To Kill a Mockingbird

The film version of Harper Lee’s novel was released in 1962.  I studied the book in 1976. I had no idea there was a film and back in the 70s, unless it was shown on television, there would have been no way to see it.  It was long gone from the cinemas and only a helpful co-incidence of scheduling would have enabled me to watch rather than read it.

I am pleased I grew up in a time before on line streaming, DVDs, or even video cassettes since there was no way to consume ‘To Kill a Mockingbird’ other than to read it.  Having done so, for my English Literature O Level, I gained a book that has remained in my hinterland ever since.

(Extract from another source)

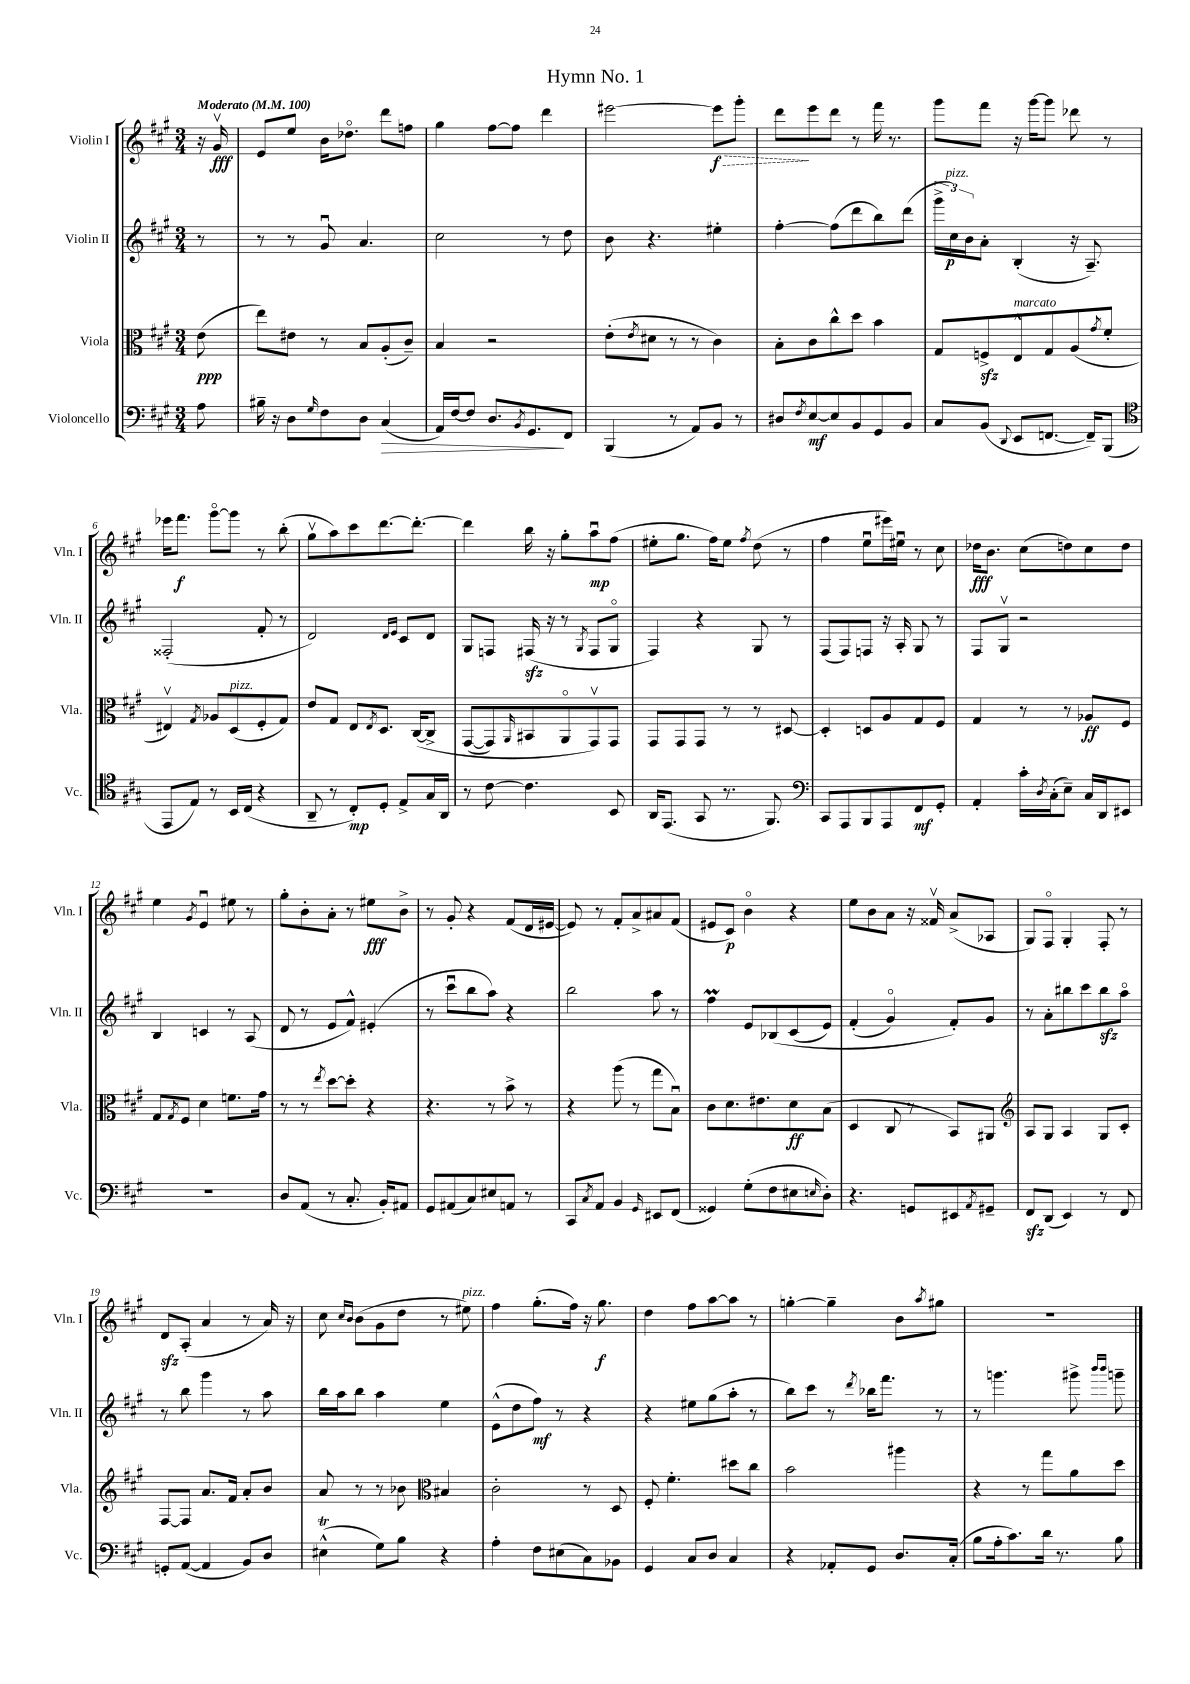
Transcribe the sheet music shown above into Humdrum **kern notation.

When I discovered that a film had been made of the book I loved, I was reluctant to watch it.  By this stage I had passed through university and the age of the video cassette made it possible to watch at any time.  I held off.  The chances of a film director replacing my vision with his own were too great a risk.  Instead, I kept my own version of the story alive and only ended up watching the film when asked to do so with a friend. It seemed rude to decline and odd to say that I didn’t want my book memory affected.

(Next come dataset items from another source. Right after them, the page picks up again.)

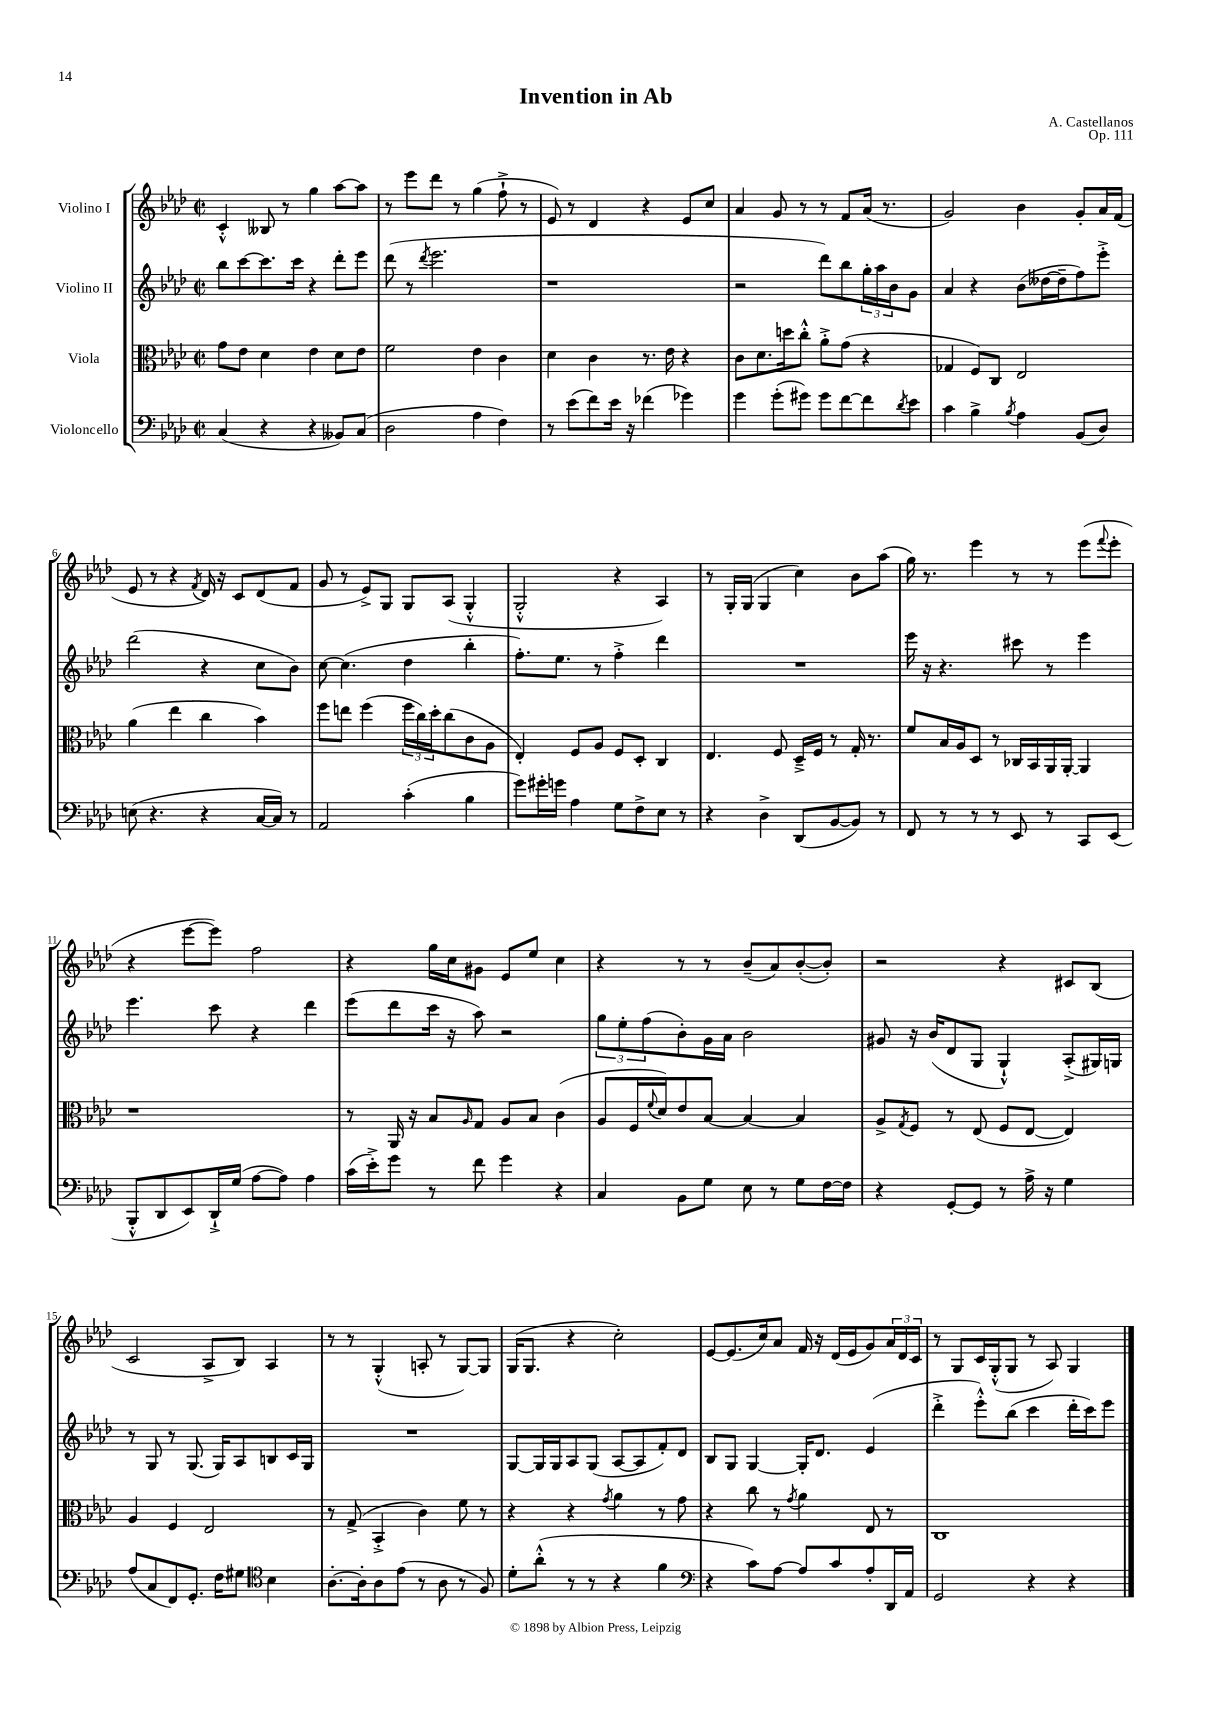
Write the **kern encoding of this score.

**kern	**kern	**kern	**kern
*staff4	*staff3	*staff2	*staff1
*clefF4	*clefC3	*clefG2	*clefG2
*k[b-e-a-d-]	*k[b-e-a-d-]	*k[b-e-a-d-]	*k[b-e-a-d-]
*M2/2	*M2/2	*M2/2	*M2/2
*met(c|)	*met(c|)	*met(c|)	*met(c|)
(4C/	8g\L	8bb-\L	4c'^^/
.	8e-\J	[8ccc\	.
4r	4d-\	8.ccc\]	8B--/
.	.	.	8r
.	.	16ccc\Jk	.
4r	4e-\	4r	4gg\
8BB--/L)	8d-\L	8ddd-'\L	[8aa-\L
(8C/J	8e-\J	8eee-\J	8aa-\]J
=	=	=	=
2D-\	2f\	(8ddd-\	8r
.	.	8r	8eee-\L
.	.	8qddd-/	.
.	.	2.eee-\	8ddd-\J
.	.	.	8r
4A-\	4e-\	.	(4gg\
4F\)	4c\	.	8ff`^\
.	.	.	8r
=	=	=	=
8r	4d-\	1r	8e-/)
(8e-\L	.	.	8r
8f\)	4c\	.	4d-/
16e-\Jk	.	.	.
16r	.	.	.
(4f-\	8.r	.	4r
.	16e-\	.	.
4g-\)	4r	.	8e-/L
.	.	.	8cc/J
=	=	=	=
4g\	8c\L	2r	4a-/
.	8.d-\	.	.
(8g'\L	.	.	8g/
.	16dd\k	.	.
8g#\J)	8cc'^^\J	.	8r
8g#\L	8a-'^\L	8ddd-\L)	8r
[8f\	(8g\J	8bb-\	8f/L
8f\]	4r	24gg'\L	(16a-/Jk
.	.	24aa-\	.
.	.	.	8.r
.	.	24b-\J	.
8qd-/	.	.	.
8e-\J	.	8g\J	.
=	=	=	=
4c\	4G-/	4a-/	2g/)
4B-^\	8F/L)	4r	.
.	8C/J	.	.
8qB-/	.	.	.
4A-\	2E-/	(8b-\L	4b-\
.	.	[16dd--\L	.
.	.	16dd--~\]J	.
(8BB-/L	.	8ff\)	8g'/L
8D-/J)	.	8eee-'^\J	16a-/L
.	.	.	(16f/JJ
=	=	=	=
(8E\	(4a-\	(2ddd-\	8e-/
4.r	.	.	8r
.	4ee-\	.	4r
.	.	.	8qf/
4r	4cc\	4r	16d-/)
.	.	.	16r
.	.	.	8c/L
[16C/LL	4b-\)	8cc\L	(8d-/
16C/]JJ)	.	.	.
8r	.	8b-\J)	8f/J
=	=	=	=
2AA-/	8ff\L	[8cc\	8g/
.	8ee\J	(4.cc\]	8r
.	(4ff\	.	8e-^/L)
.	.	.	8G/J
(4c'\	24ff\LL	4dd-\	8G/L
.	24cc\)	.	.
.	24dd-'\J	.	.
.	(8cc\	.	(8A-/J
4B-\	8c\	4bb-'\	4G'^^/
.	8A-\J	.	.
=	=	=	=
8g\L)	4E-'/)	8.ff'\L)	2G'^^/
16g#'\L	.	.	.
16g\JJ	.	8.ee-\J	.
4A-\	8F/L	.	.
.	8A-/J	8r	.
8G\L	8F/L	4ff'^\	4r
8F^\	8D-'/J	.	.
8E-\J	4C/	4ddd-\	4A-/)
8r	.	.	.
=	=	=	=
4r	4.E-/	1r	8r
.	.	.	16G'/LL
.	.	.	(16G/JJ
4D-^\	.	.	4G/
.	8F/	.	.
(8DD-/L	16D-~^/LL	.	4cc\)
.	16F/JJ	.	.
[8BB-/	8r	.	.
8BB-/]J)	16G'/	.	8b-\L
.	8.r	.	.
8r	.	.	(8aa-\J
=	=	=	=
8FF/	8f/L	16eee-\	16gg\)
.	.	16r	8.r
8r	16B-/L	4.r	.
.	16A-/J	.	.
8r	8D-/J	.	4eee-\
8r	8r	.	.
8EE-/	16C-/LL	8ccc#\	8r
.	16BB-/	.	.
8r	16AA-/	8r	8r
.	[16AA-'/JJ	.	.
8CC/L	4AA-/]	4eee-\	(8eee-\L
.	.	.	8qqfff/
(8EE-/J	.	.	8eee-'\J
=	=	=	=
8BBB-'^^/L	1r	4.eee-\	4r
8DD-/	.	.	.
8EE-/)	.	.	[8eee-\L
16DD-`^/L	.	8ccc\	8eee-\]J)
(16G/JJ	.	.	.
[8A-\L	.	4r	2ff\
8A-\]J)	.	.	.
4A-\	.	4ddd-\	.
=	=	=	=
(16c\LL	8r	(8eee-\L	4r
16e-'^\J)	.	.	.
8g\J	16AA-/	8ddd-\	.
.	16r	.	.
8r	8B-/L	16ccc\Jk	16gg\LL
.	.	16r	16cc\J
.	16qqA-/	.	.
8f\	8G/J	8aa-\)	8g#\J
4g\	8A-/L	2r	8e-/L
.	8B-/J	.	8ee-/J
4r	(4c\	.	4cc\
=	=	=	=
4C/	8A-/L	12gg\L	4r
.	.	12ee-'\	.
.	16F/L	.	.
.	.	(12ff\	.
.	8qqf/	.	.
.	16d-/J)	.	.
8BB-\L	8e-/	8b-'\)	8r
8G\J	[8B-/J	16g\L	8r
.	.	16a-\JJ	.
8E-\	4B-/_	2b-\	(8b-~/L
8r	.	.	8a-/)
8G\L	4B-/]	.	([8b-'/
[16F\L	.	.	8b-'/]J)
16F\]JJ	.	.	.
=	=	=	=
4r	8A-^/L	8g#/	2r
.	8qG/	.	.
.	8F/J	16r	.
.	.	(16b-/LK	.
[8GG'/L	8r	8d-/	.
8GG/]J	(8E-/	8G/J	.
8r	8F/L	4G`^^/)	4r
16A-^\	[8E-/J	.	.
16r	.	.	.
4G\	4E-/])	(8A-'^/L	8c#/L
.	.	16G#/L)	(8B-/J
.	.	16G/JJ	.
=	=	=	=
(8A-/L	4A-/	8r	2c/
8C/	.	8G/	.
8FF/)	4F/	8r	.
8.GG'/J	.	(8.G/	.
.	2E-/	.	8A-^/L
16F\LK	.	16G/LK)	.
8G#\J	.	8A-/	8B-/J)
*clefC4	*	*	*
4B-\	.	8B/	4A-/
.	.	16c/L	.
.	.	16G/JJ	.
=	=	=	=
[8.A-'\L	8r	1r	8r
.	(8G^/	.	8r
16A-'\]k	.	.	.
8A-\	4BB-'^/	.	(4G'^^/
(8e-\J	.	.	.
8r	4c\)	.	8A'/
8A-\	.	.	8r
8r	8f\	.	[8G/L)
8F/)	8r	.	8G/]J
=	=	=	=
8d-'\L	4r	[8G/L	(16G/LK
.	.	.	8.G/J
(8a-'^^\J	.	16G/]L	.
.	.	16G/J	.
8r	4r	8A-/	4r
8r	.	(8G/J	.
.	8qg/	.	.
4r	4a-\	[8A-/L	2cc'\)
.	.	8A-/]	.
4f\	8r	8f'/)	.
.	8g\	8d-/J	.
=	=	=	=
*clefF4	*	*	*
4r	4r	8B-/L	[8e-/L
.	.	8G/J	(8.e-/]
8c\L)	8cc\	[4G/	.
.	.	.	16cc/k)
[8A-\J	8r	.	8a-/J
.	8qg/	.	.
8A-/]L	4a-\	16G'/]LK	16f/
.	.	8.d-/J	16r
8c/	.	.	(16d-/LL
.	.	.	16e-/J
8A-'/	8E-/	(4e-/	8g/)
16DD-/L	8r	.	24a-/L
.	.	.	24d-/
16AA-/JJ	.	.	.
.	.	.	24c/JJ
=	=	=	=
2GG/	1C	4ddd-'^\	8r
.	.	.	8G/L
.	.	8eee-'^^\L)	16c/L
.	.	.	(16G'^^/J
.	.	(8bb-\J	8G/J
4r	.	4ccc\	8r
.	.	.	8A-/)
4r	.	16ddd-'\LL	4G/
.	.	16ccc\J)	.
.	.	8eee-\J	.
==	==	==	==
*-	*-	*-	*-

Gregory Peck was not my Atticus Finch but he was amazing in this role and the film earned its place as a classic in my hinterland.  I can see why Peck won the Academy Award.  The film was directed by Robert Mulligan with a screenplay by Horton Foote.  Mary Badham as Scout and Philip Alford as Jem were very close to the children in my head from reading the book.  It is now hard to picture anyone else when rereading the novel.

Many films have to distil the book to tell the story, or concentrate on some parts at the expense of others but this film did not fall short of its tall order.

‘To Kill a Mockingbird’ is in my hinterland. What’s in yours?